Perilous ParadiseWe see men, women, children, & the elderly, at work & play, studying the Koran, preparing bettle nut powder to chew & get stoned, fishing, boating, grooming, gathering coconuts, sword-dancing, bathing, much else, pretty regular stuff.

There's a moment when we catch a glimpse of a cigar-smoking dwarf atop an elephant clearly a man of some distinction, but we never learn more about him. A troupe of entertainers (spear fighters, dancers, fire-eater, & so on) seem to be present to entertain this fellow.

Mainly a silent film except for the narration, now & then the musical soundtrack inserts a bit of native music intended to match what's happening on screen, but it seems never to be from the same source or day as the film.
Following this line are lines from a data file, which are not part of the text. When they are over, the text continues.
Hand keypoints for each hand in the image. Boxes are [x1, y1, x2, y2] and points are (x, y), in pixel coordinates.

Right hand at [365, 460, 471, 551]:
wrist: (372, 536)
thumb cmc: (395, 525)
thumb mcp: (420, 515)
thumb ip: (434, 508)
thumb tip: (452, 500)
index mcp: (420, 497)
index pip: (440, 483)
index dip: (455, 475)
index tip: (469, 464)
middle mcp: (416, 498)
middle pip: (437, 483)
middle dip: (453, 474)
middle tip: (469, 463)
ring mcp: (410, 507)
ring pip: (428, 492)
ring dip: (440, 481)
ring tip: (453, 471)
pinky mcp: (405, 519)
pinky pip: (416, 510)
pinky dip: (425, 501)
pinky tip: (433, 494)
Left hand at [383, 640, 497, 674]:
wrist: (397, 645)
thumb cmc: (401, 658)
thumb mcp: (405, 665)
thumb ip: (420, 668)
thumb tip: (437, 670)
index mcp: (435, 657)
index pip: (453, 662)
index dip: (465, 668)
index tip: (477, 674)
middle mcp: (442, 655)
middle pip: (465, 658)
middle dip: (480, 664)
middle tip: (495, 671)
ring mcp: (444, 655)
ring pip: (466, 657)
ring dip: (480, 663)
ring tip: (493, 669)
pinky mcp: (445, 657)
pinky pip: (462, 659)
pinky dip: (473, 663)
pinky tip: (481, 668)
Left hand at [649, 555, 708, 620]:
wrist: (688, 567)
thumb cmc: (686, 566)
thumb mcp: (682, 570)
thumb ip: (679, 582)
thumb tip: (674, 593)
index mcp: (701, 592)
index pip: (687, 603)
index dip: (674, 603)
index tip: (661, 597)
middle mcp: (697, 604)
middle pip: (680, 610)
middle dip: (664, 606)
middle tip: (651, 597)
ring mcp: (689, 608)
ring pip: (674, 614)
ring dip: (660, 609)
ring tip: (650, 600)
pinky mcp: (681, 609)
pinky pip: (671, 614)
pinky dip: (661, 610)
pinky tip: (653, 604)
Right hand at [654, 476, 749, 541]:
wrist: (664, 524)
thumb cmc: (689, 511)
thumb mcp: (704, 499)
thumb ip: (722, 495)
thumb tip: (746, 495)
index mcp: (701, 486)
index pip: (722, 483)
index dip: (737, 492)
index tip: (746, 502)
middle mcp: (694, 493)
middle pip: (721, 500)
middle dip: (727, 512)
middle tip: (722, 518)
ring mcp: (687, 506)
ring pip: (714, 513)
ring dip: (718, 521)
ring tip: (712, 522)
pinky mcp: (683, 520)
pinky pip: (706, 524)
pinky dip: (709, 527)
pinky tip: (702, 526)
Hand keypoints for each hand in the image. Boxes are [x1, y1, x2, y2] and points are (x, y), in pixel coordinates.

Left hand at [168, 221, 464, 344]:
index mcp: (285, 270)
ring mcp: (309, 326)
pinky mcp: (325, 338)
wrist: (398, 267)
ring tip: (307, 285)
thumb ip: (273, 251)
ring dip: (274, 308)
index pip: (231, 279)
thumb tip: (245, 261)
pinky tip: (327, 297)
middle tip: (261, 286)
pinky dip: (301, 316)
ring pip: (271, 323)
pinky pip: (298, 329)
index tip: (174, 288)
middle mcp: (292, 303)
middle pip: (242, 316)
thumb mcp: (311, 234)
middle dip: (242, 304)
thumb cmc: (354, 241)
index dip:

The "perilous" aspect begins more than halfway through the film when we see pearl divers allegedly at risk of being caught as in beartraps by giant oysters, or assaulted by manatees described as "malignant, evil, an apparition from the unknown."

In reality the manatees were completely docile. A scene is faked with participation of the pearl divers in that one of them pretends to be caught by a deadly giant oyster with a shark descending upon him, saved by a fellow diver in the nick of time.

It's a wonderfully phony sequence & it's fun to see the divers enjoying the pretense. We even get to see a brave man fight the shark with just an oyster knife, obviously having fun trying to make it look dangerous.

It closes with some lovely pastoral images of jungle & sea, while the narrator gives us a poem of the Zamboanga which wasn't that bad a poem, though Zamboanga is the western portion of Mindanao the second largest island of the the Philippines & has nothing to do with Islamic Indonesia.